● 課題の説明:
以下の行から、文字列「Tables」を含む行をすべて抜き出して書き写すこと。大文字と小文字は区別する。

(保存した項目)
%%

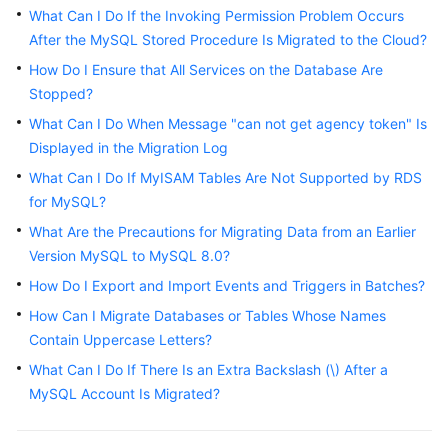
Started
What Can I Do If the Invoking Permission Problem Occurs
After the MySQL Stored Procedure Is Migrated to the Cloud?
User
How Do I Ensure that All Services on the Database Are
Guide
Stopped?
What Can I Do When Message "can not get agency token" Is
Best
Displayed in the Migration Log
Practices
What Can I Do If MyISAM Tables Are Not Supported by RDS
Security
for MySQL?
White
What Are the Precautions for Migrating Data from an Earlier
Paper
Version MySQL to MySQL 8.0?
How Do I Export and Import Events and Triggers in Batches?
API
Reference
How Can I Migrate Databases or Tables Whose Names
Contain Uppercase Letters?
SDK
What Can I Do If There Is an Extra Backslash (\) After a
Reference
MySQL Account Is Migrated?
FAQs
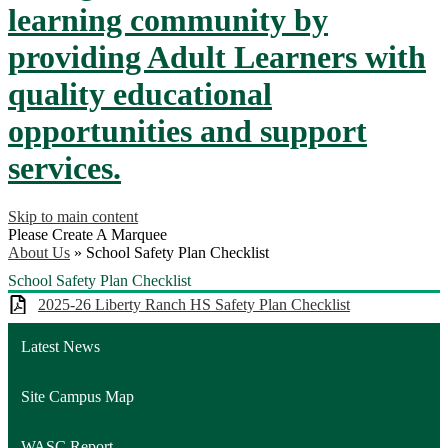
learning community by
providing Adult Learners with
quality educational
opportunities and support
services.
Skip to main content
Please Create A Marquee
About Us
»
School Safety Plan Checklist
School Safety Plan Checklist
2025-26 Liberty Ranch HS Safety Plan Checklist
Latest News
Site Campus Map
WASC Report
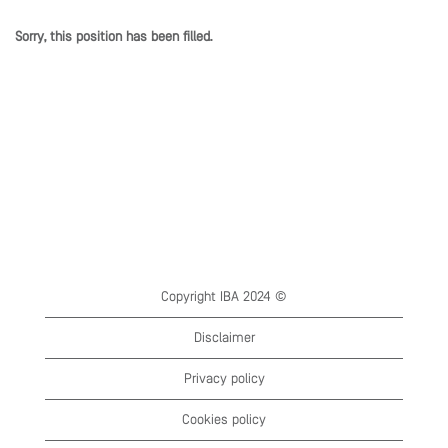
Sorry, this position has been filled.
Copyright IBA 2024 ©
Disclaimer
Privacy policy
Cookies policy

%%

● 解答:
What Can I Do If MyISAM Tables Are Not Supported by RDS
How Can I Migrate Databases or Tables Whose Names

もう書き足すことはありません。